Neste sábado, 14 de maio, a Biblioteca Parque Villa-Lobos (BVL) recebeu os vencedores do Prêmio São Paulo de Literatura Paula Fábrio e Estevão Azevedo para um encontro literário. Paula venceu na categoria de autora estreante com mais de 40 anos em 2013 com Desnorteio. Já Estevão ganhou na categoria de Melhor Livro do Ano em 2015 com Tempo de espalhar pedras. O bate-papo integrou o programa Segundas Intenções e contou com a medição do jornalista Manuel da Costa Pinto.

A atividade marcou o início da parceria da biblioteca com a revista Pessoa, que é voltada para o universo literário. A publicação sugeriu que os escritores discutissem na BVL sobre o conceito de utopia, em memória aos 500 anos de edição da emblemática obra de Thomas More.  Esta ideia continua a ser evocada por diversas gerações e muito já se construiu em termos literários e filosóficos sobre o tema. O objetivo é problematizar o “lugar” da utopia no mundo contemporâneo.

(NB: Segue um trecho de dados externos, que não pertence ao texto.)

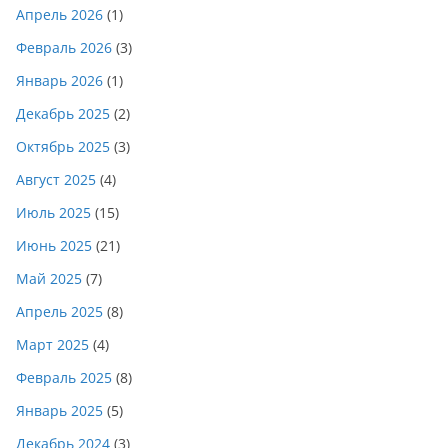
Апрель 2026
(1)
Февраль 2026
(3)
Январь 2026
(1)
Декабрь 2025
(2)
Октябрь 2025
(3)
Август 2025
(4)
Июль 2025
(15)
Июнь 2025
(21)
Май 2025
(7)
Апрель 2025
(8)
Март 2025
(4)
Февраль 2025
(8)
Январь 2025
(5)
Декабрь 2024
(3)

A editora da Pessoa, Mirna Queiroz, foi convidada a participar da mesa e falou sobre a publicação. Disse que uma revista de literatura é também fruto de uma utopia e que a publicação foi mantida por cinco anos com recursos dos colaboradores. Comentou que atualmente busca uma alternativa de financiamento com um sistema de micropagamentos. “Vamos tentar viabilizar o projeto, existe ainda resistência devido a cultura do gratuito na internet”, disse.

Sobre o tema da palestra, Estevão falou que “toda a utopia é uma construção humana. Embora ela tenha caráter construtivo e trabalhe com o conceito de desejos homogêneos, ignora que os seres humanos são diferentes”, afirmou, ao dizer que gosta do termo como uma crítica as sociedades de seu tempo.

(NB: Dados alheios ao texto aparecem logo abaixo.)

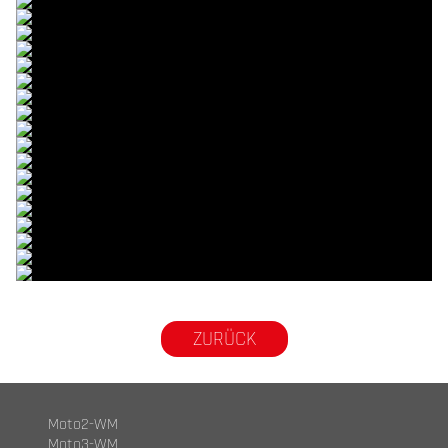
© R. Lekl
© R. Lekl
© R. Lekl
© R. Lekl
© R. Lekl
© R. Lekl
© R. Lekl
© R. Lekl
© R. Lekl
© R. Lekl
© R. Lekl
© R. Lekl
© R. Lekl
© R. Lekl
© R. Lekl
© R. Lekl
© R. Lekl
© R. Lekl
© R. Lekl
© R. Lekl
ZURÜCK
Moto2-WM
Moto3-WM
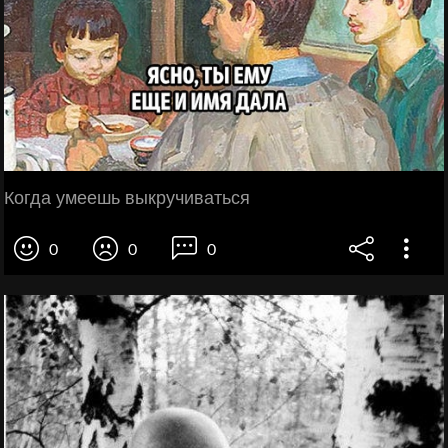
Когда умеешь выкручиваться
0
0
0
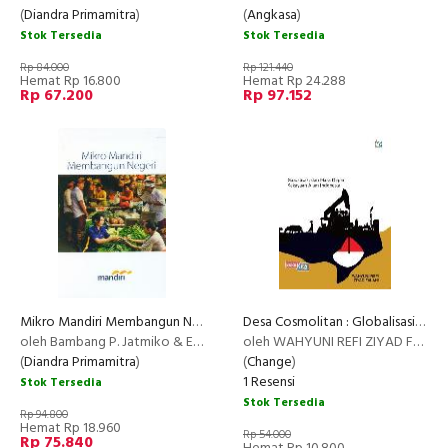
(
Diandra Primamitra
)
(
Angkasa
)
Stok Tersedia
Stok Tersedia
Rp 84.000
Rp 121.440
Hemat Rp 16.800
Hemat Rp 24.288
Rp 67.200
Rp 97.152
Mikro Mandiri Membangun Negeri
Desa Cosmolitan : Globalisasi&Masa Depan Kekayaan Alam
oleh Bambang P. Jatmiko & Erlangga Djumena
oleh WAHYUNI REFI ZIYAD FALAHI
(
Diandra Primamitra
)
(
Change
)
1 Resensi
Stok Tersedia
Stok Tersedia
Rp 94.800
Hemat Rp 18.960
Rp 54.000
Rp 75.840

Já Paula afirmou que atualmente as utopias e distopias estão presentes na literatura e no audiovisual, especialmente nos filmes. “Nas pesquisas e entrevistas que venho fazendo para a revista Pessoa, fala-se muito que a utopia é não estar contente com o lugar em que se está”, comentou.

Ainda sobre o debate, Manuel concordou e fez uma longa exposição sobre distopia e utopia. Para ele, estes conceitos refletem o seu tempo. Exemplos não faltam. Na República de Platão, o problema a ser colocado em pauta era o do filósofo-rei. Na idade média, refletia-se a fome que assombrava a Europa e imaginava-se um país de fartura, a terra de cocanha. Thomas More problematizou o emprego (ou a falta dele) no início do renascimento. A Nova Atlântida, romance de Francis Bacon busca a utopia travestida de ciência. Este termo foi revitalizado até chegar a clássicos do século XX como Admirável mundo novo, de Aldous Huxley, 1984, de George Orwell e Fahrenheit 451, de Ray Bradbury.

Na parte final do bate-papo, os escritores também falaram de suas obras. Paula comentou sobre seu mais recente lançamento, Um dia toparei comigo. O livro aborda o poliamor e como uma viagem pode ser uma fuga para os problemas centrais da protagonista, especialmente a morte do pai em virtude de um câncer.

Já Estevão disse que em seu romance Tempo de espalhar pedras buscou uma literatura que não fosse urbana e cosmopolita “Acho que a nossa literatura está muito autocentrada. Os personagens são sempre jornalistas, escritores e artistas. Carece de mais diversidade. É uma autocrítica: eu mesmo já lancei obras assim”.

O próximo Segundas Intenções na BVL vai ser com o escritor e dramaturgo Marcelo Rubens Paiva. A atividade está marcada para o dia 11 de junho, às 15 horas.